Antibiotics: Drug Resistance

(asked on 19th March 2020) - View Source

Question to the Department of Health and Social Care:

To ask the Secretary of State for Health and Social Care, what steps his Department is taking to tackle the rise of carbapenem-resistant bacteria in secondary care.


Answered by
Jo Churchill Portrait
Jo Churchill
Minister of State (Department for Work and Pensions)
This question was answered on 27th April 2020

Carbapenemase-producing Enterobacteriaceae (CPE) are carbapenem-resistant infections with the ability to transfer resistance to different bacterial species. Public Health England conducts monitoring and surveillance of these infections and publishes toolkits to support acute and non-acute organisations to prevent and control the spread of CPE.

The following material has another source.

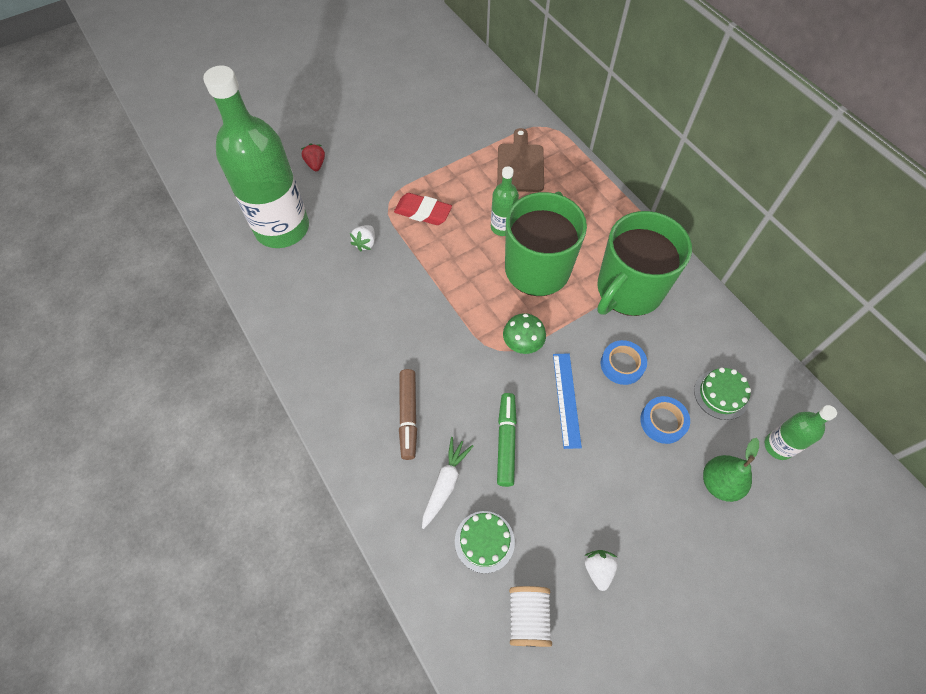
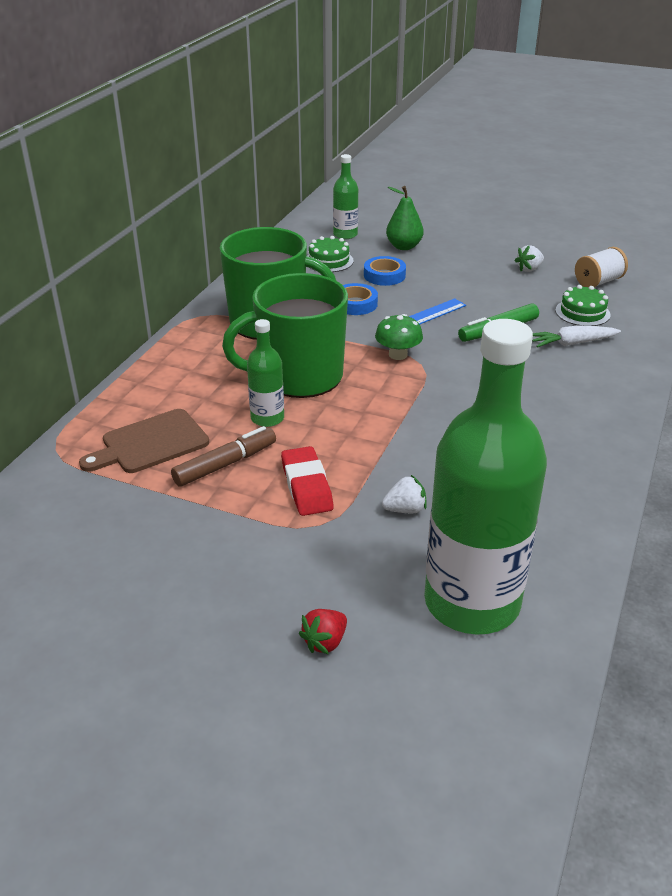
camera: 125 degrees left, 25 degrees down
(408, 416) = (550, 384): brown marker -> brown marker (225, 464)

The Government recognises that identifying where carbapenemase-producing Gram-negative infections occur, and acting to prevent them, is essential to maintain the effectiveness of our most important antibiotics. Work is underway to add these infections to the list of notifiable diseases as part of our national action plan for antimicrobial resistance.

NHS England and NHS Improvement continues to work to reduce the burden of all healthcare-associated infections and is tasked with delivering the Government’s ambition to halve all healthcare associated Gram-negative blood stream infections by 2023-24.